*** Opening of Extracted material ***
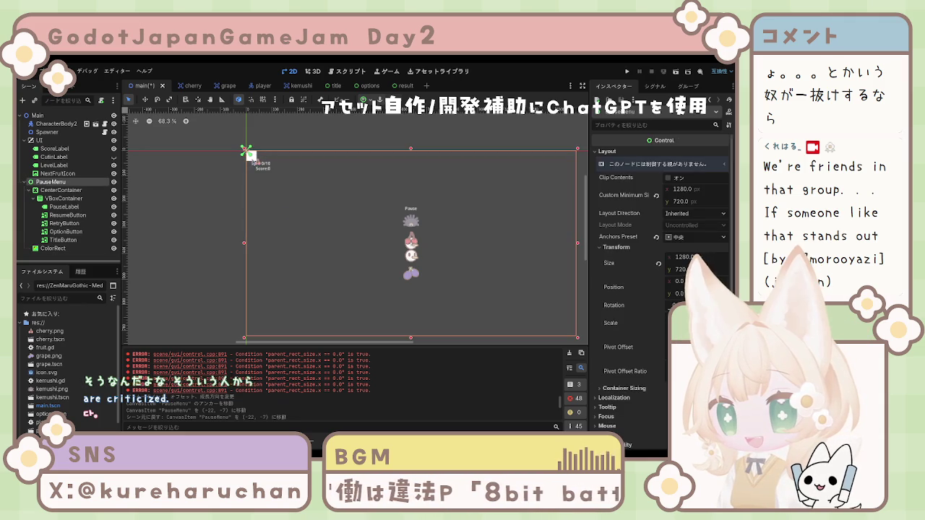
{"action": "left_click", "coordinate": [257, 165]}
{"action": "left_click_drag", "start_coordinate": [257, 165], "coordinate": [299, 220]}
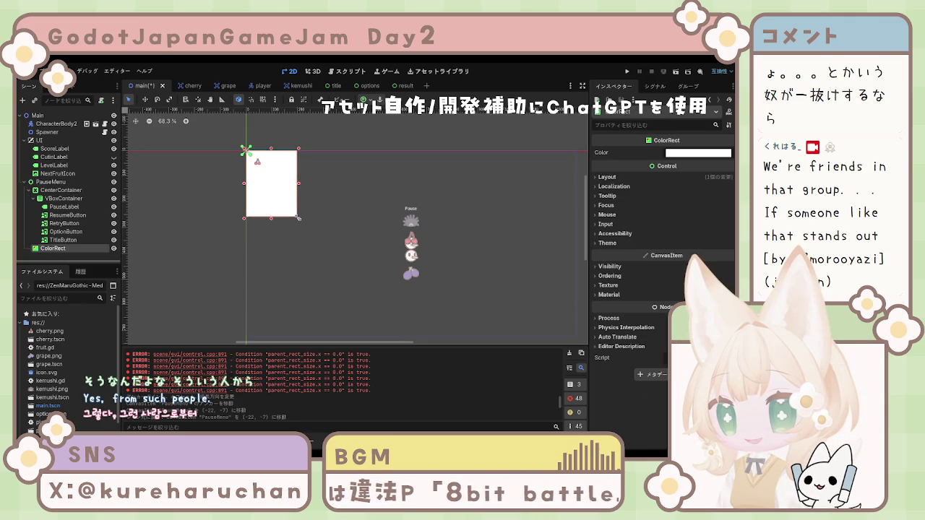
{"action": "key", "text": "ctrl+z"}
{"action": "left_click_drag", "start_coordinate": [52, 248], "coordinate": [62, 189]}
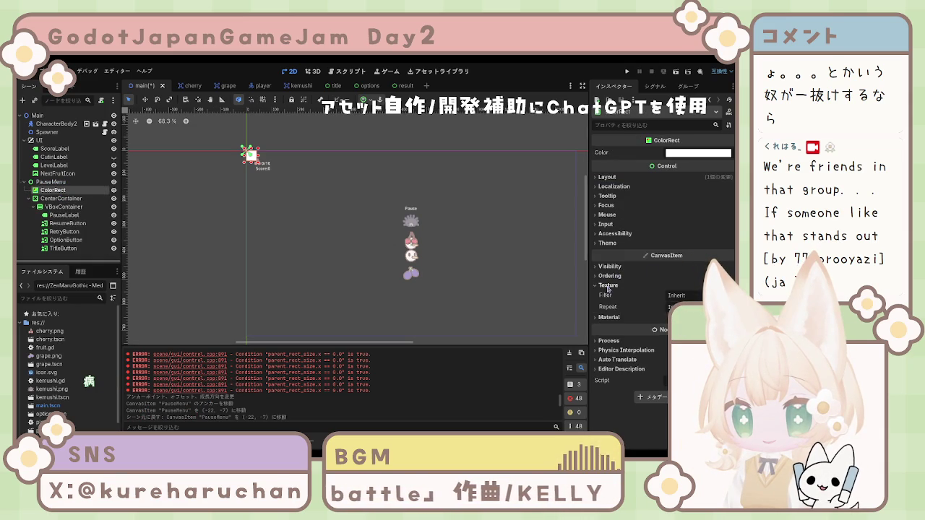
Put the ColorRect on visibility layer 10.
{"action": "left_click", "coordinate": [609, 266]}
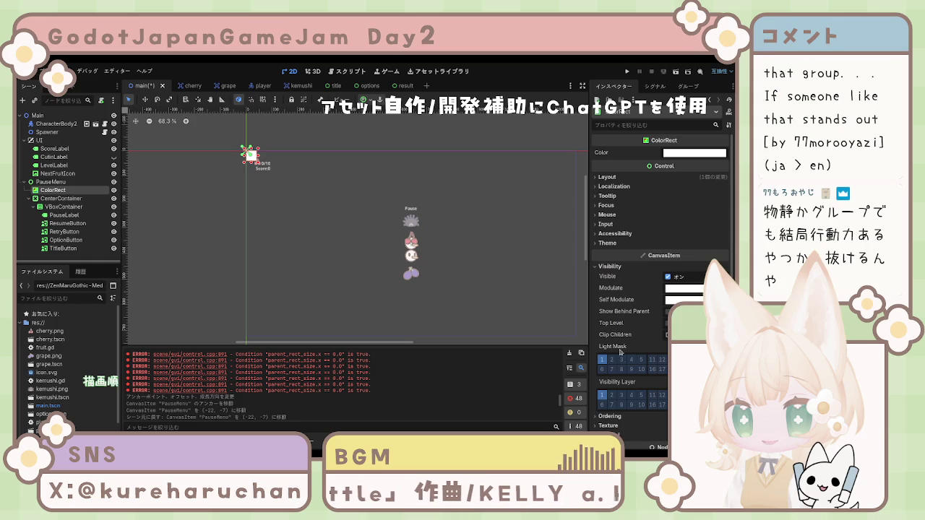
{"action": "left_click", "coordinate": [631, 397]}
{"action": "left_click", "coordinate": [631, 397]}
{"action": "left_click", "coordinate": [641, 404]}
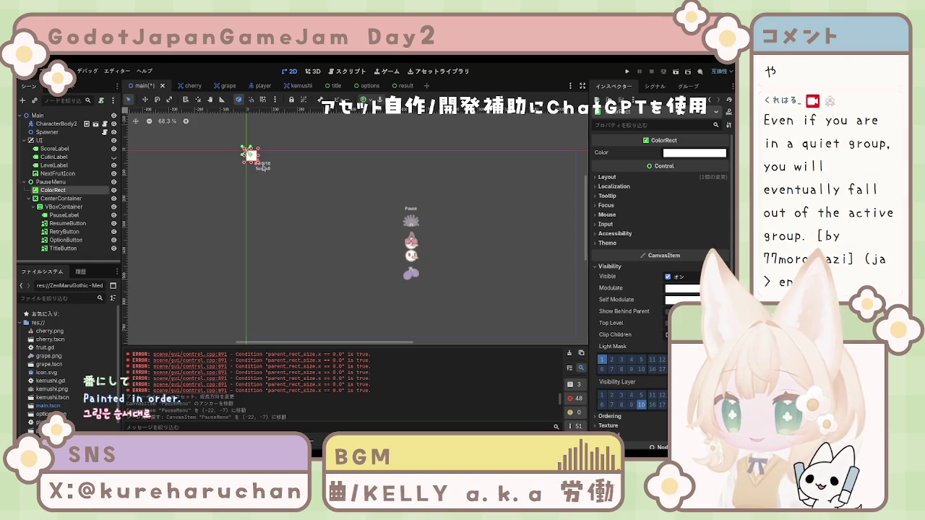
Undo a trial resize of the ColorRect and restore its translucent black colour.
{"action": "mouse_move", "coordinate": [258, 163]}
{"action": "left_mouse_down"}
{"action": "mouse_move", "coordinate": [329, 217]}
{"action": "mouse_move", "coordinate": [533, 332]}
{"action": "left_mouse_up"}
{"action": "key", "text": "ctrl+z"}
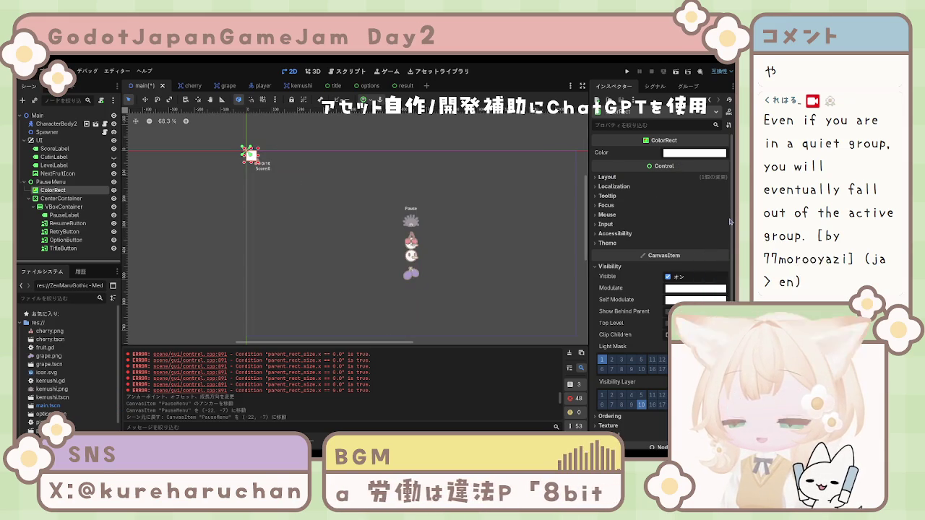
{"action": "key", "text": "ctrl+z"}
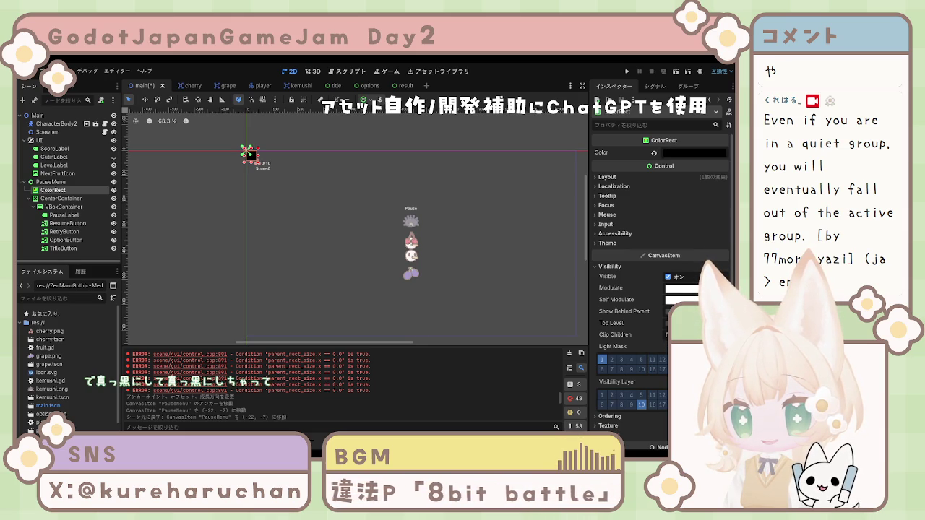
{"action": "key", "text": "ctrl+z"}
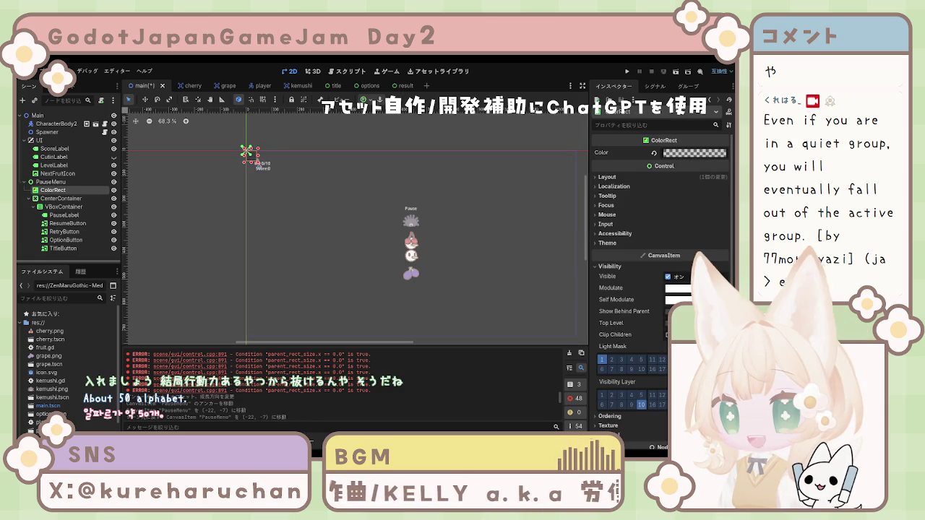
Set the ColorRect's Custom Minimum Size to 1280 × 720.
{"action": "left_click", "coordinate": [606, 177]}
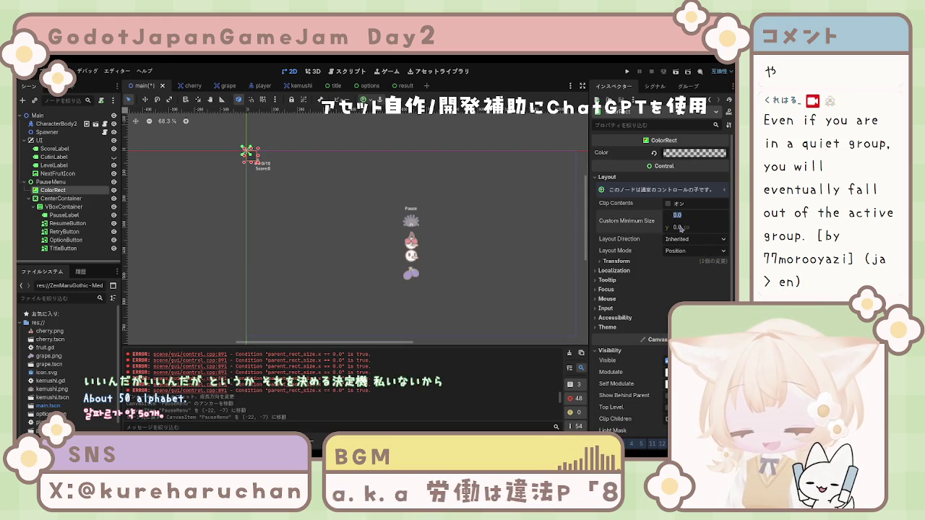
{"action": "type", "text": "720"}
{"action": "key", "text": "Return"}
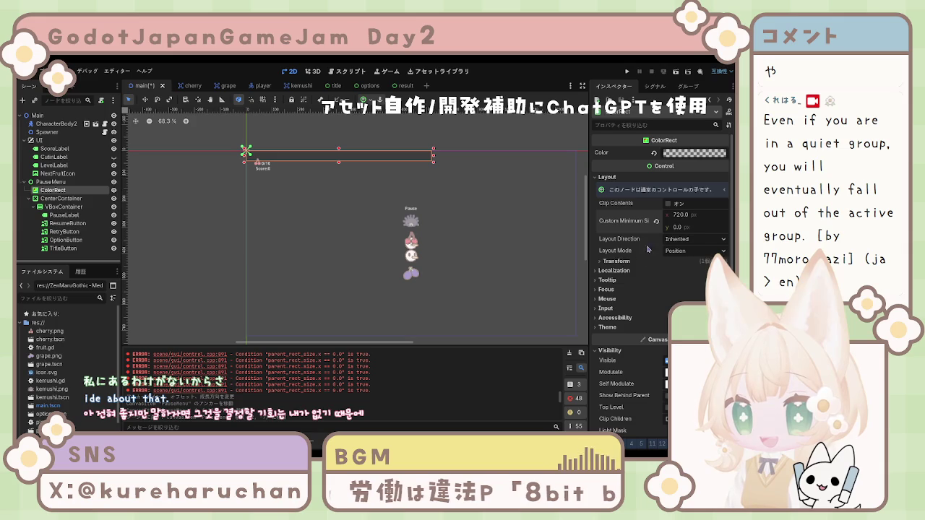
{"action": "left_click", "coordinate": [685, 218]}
*** Close of Extracted material ***
Where a line of the records includes "coordinate", copy it.

{"action": "left_click", "coordinate": [257, 165]}
{"action": "left_click_drag", "start_coordinate": [257, 165], "coordinate": [299, 220]}
{"action": "left_click_drag", "start_coordinate": [52, 248], "coordinate": [62, 189]}
{"action": "left_click", "coordinate": [609, 266]}
{"action": "left_click", "coordinate": [631, 397]}
{"action": "left_click", "coordinate": [631, 397]}
{"action": "left_click", "coordinate": [641, 404]}
{"action": "mouse_move", "coordinate": [258, 163]}
{"action": "mouse_move", "coordinate": [329, 217]}
{"action": "mouse_move", "coordinate": [533, 332]}
{"action": "left_click", "coordinate": [606, 177]}
{"action": "left_click", "coordinate": [685, 218]}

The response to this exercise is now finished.